Театр-сцена «Мельников» (Москва).
Режиссер Лиза Дороничева, художник-сценограф Андрей Воронов, художник по свету Антон Поморев.
Лишь о былом величии некогда существовавшего театра Романа Виктюка сегодня напоминает конструктивистское здание в Сокольниках. Правда, увешанное многочисленными гирляндами, оно немного смахивает на площадную елку, которая дисгармонирует с окружающей средой. Впрочем, это только небольшое отступление перед размышлением о том, что есть величие сегодня, кто они — «великие люди», и зачем вообще сейчас задаваться подобными вопросами.

Сцена из спектакля.
Фото — архив театра.
Спектакль «Дети солнца» Лизы Дороничевой — один из финалистов лаборатории «Поиск героя», которая была реализована при поддержке Президентского фонда культурных инициатив. Поэтому вопрос о теме сразу снимается, она должна соответствовать заданным рамкам. Об этом важно сказать, но не делая преждевременных выводов.
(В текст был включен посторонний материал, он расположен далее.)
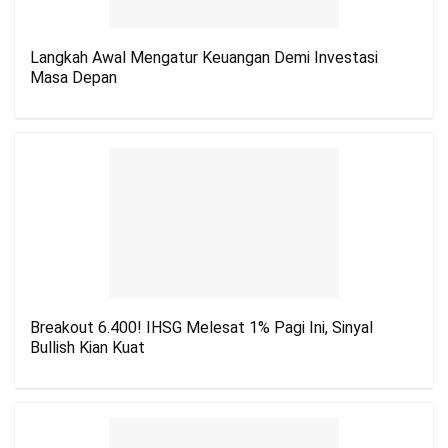
Langkah Awal Mengatur Keuangan Demi Investasi
Masa Depan
Breakout 6.400! IHSG Melesat 1% Pagi Ini, Sinyal
Bullish Kian Kuat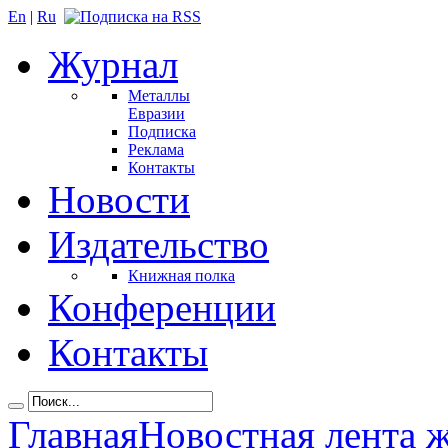
En
|
Ru
Журнал
Металлы
Евразии
Подписка
Реклама
Контакты
Новости
Издательство
Книжная полка
Конференции
Контакты
Главная
Новостная лента 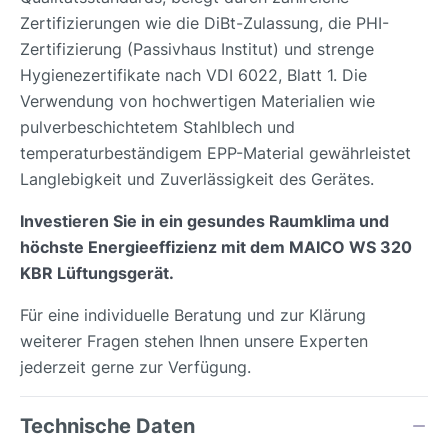
Zertifizierungen wie die DiBt-Zulassung, die PHI-
Zertifizierung (Passivhaus Institut) und strenge
Hygienezertifikate nach VDI 6022, Blatt 1. Die
Verwendung von hochwertigen Materialien wie
pulverbeschichtetem Stahlblech und
temperaturbeständigem EPP-Material gewährleistet
Langlebigkeit und Zuverlässigkeit des Gerätes.
Investieren Sie in ein gesundes Raumklima und
höchste Energieeffizienz mit dem MAICO WS 320
KBR Lüftungsgerät.
Für eine individuelle Beratung und zur Klärung
weiterer Fragen stehen Ihnen unsere Experten
jederzeit gerne zur Verfügung.
Technische Daten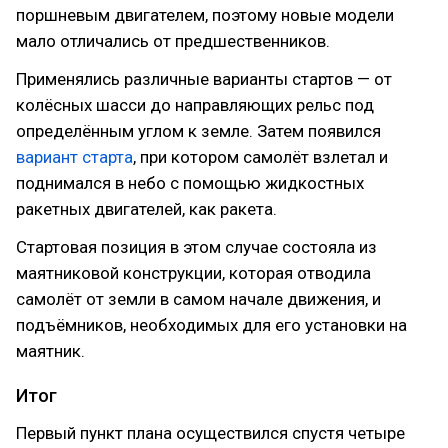
поршневым двигателем, поэтому новые модели
мало отличались от предшественников.
Применялись различные варианты стартов — от
колёсных шасси до направляющих рельс под
определённым углом к земле. Затем появился
вариант старта
, при котором самолёт взлетал и
поднимался в небо с помощью жидкостных
ракетных двигателей, как ракета.
Стартовая позиция в этом случае состояла из
маятниковой конструкции, которая отводила
самолёт от земли в самом начале движения, и
подъёмников, необходимых для его установки на
маятник.
Итог
Первый пункт плана осуществился спустя четыре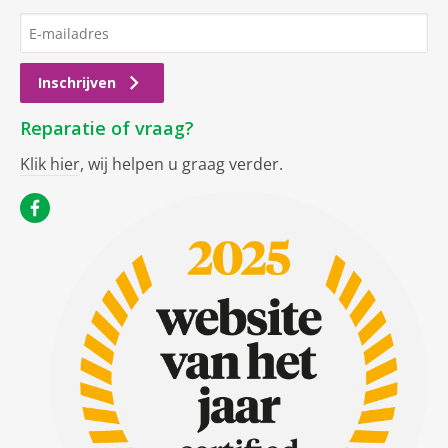
Inschrijven
Reparatie of vraag?
Klik hier
, wij helpen u graag verder.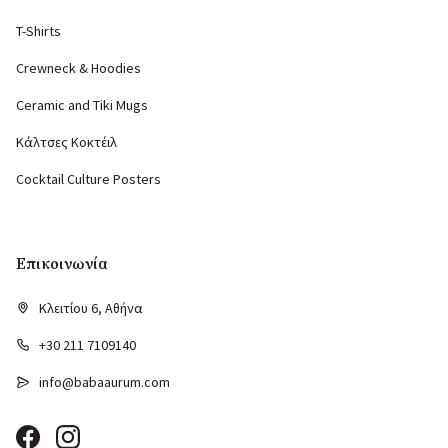
T-Shirts
Crewneck & Hoodies
Ceramic and Tiki Mugs
Κάλτσες Κοκτέιλ
Cocktail Culture Posters
Επικοινωνία
Κλειτίου 6, Αθήνα
+30 211 7109140
info@babaaurum.com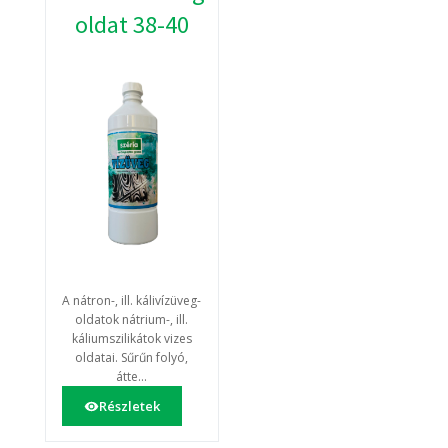
oldat 38-40
A nátron-, ill. kálivízüveg-
oldatok nátrium-, ill.
káliumszilikátok vizes
oldatai. Sűrűn folyó,
átte...
Részletek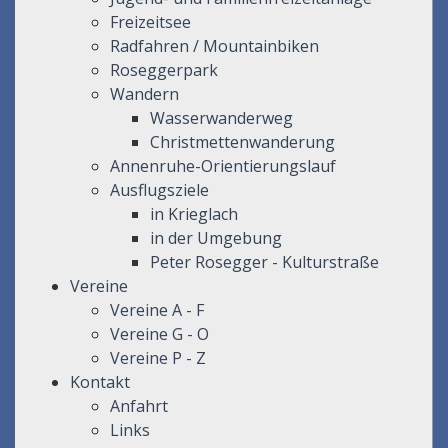
Freizeitsee
Radfahren / Mountainbiken
Roseggerpark
Wandern
Wasserwanderweg
Christmettenwanderung
Annenruhe-Orientierungslauf
Ausflugsziele
in Krieglach
in der Umgebung
Peter Rosegger - Kulturstraße
Vereine
Vereine A - F
Vereine G - O
Vereine P - Z
Kontakt
Anfahrt
Links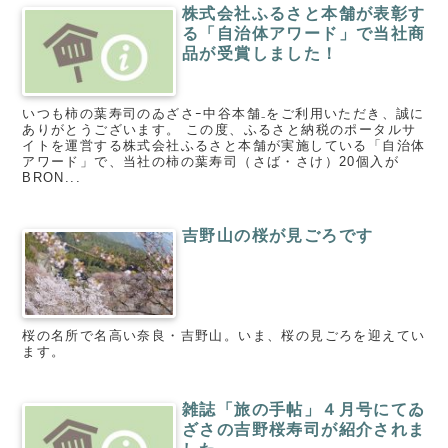
株式会社ふるさと本舗が表彰す
る「自治体アワード」で当社商
品が受賞しました！
いつも柿の葉寿司のゐざさｰ中谷本舗₋をご利用いただき、誠に
ありがとうございます。 この度、ふるさと納税のポータルサ
イトを運営する株式会社ふるさと本舗が実施している「自治体
アワード」で、当社の柿の葉寿司（さば・さけ）20個入が
BRON...
吉野山の桜が見ごろです
桜の名所で名高い奈良・吉野山。いま、桜の見ごろを迎えてい
ます。
雑誌「旅の手帖」４月号にてゐ
ざさの吉野桜寿司が紹介されま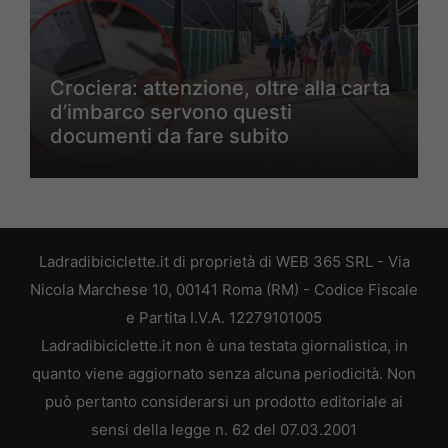
Crociera: attenzione, oltre alla carta
d’imbarco servono questi
documenti da fare subito
Ladradibiciclette.it di proprietà di WEB 365 SRL - Via
Nicola Marchese 10, 00141 Roma (RM) - Codice Fiscale
e Partita I.V.A. 12279101005
Ladradibiciclette.it non è una testata giornalistica, in
quanto viene aggiornato senza alcuna periodicità. Non
può pertanto considerarsi un prodotto editoriale ai
sensi della legge n. 62 del 07.03.2001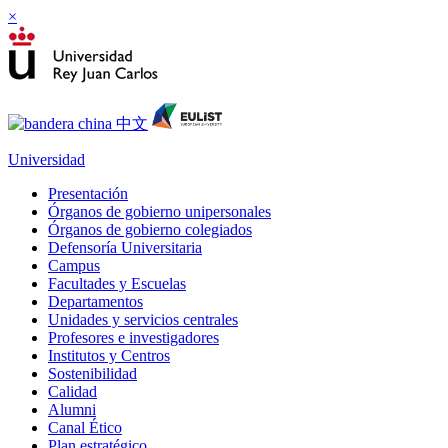
×
Universidad
Presentación
Órganos de gobierno unipersonales
Órganos de gobierno colegiados
Defensoría Universitaria
Campus
Facultades y Escuelas
Departamentos
Unidades y servicios centrales
Profesores e investigadores
Institutos y Centros
Sostenibilidad
Calidad
Alumni
Canal Ético
Plan estratégico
По словам режиссера, в работе над постановкой они с командой «исходили из древних легенд, размышлений Ницше о великом человеке и Библии, глав Бытия о Потопе».
В темном генеральском доме нянька Антоновна (Александра Николаева), больше похожая на экономку старой закалки, значительно читает вслух сказание о Потопе. Справа от нее — открытый шкаф от пола до потолка, про который, скорее, можно было бы подумать, что это метафора Вавилонской башни, но это тот самый условный ковчег. На полках — парные фигурки животных, кажущиеся сперва игрушечными, потом просто миниатюрными. Общий свет притушен, мерцают только отдельные подсветки, обозначающие детали обстановки. Вот ковчег; прямо перед нами — холодильник, где ученый Протасов хранит свои таинственные черные коробочки для неизвестных опытов, — их смысла мы так и не узнаем. Слева — окно в человеческий рост, сквозь которое проникает слабый желтый отсвет. Наконец, центр занимает круглый стол с геометрическим солнечным узором, где горит тихая керосинка и Антоновна читает сказание о Потопе.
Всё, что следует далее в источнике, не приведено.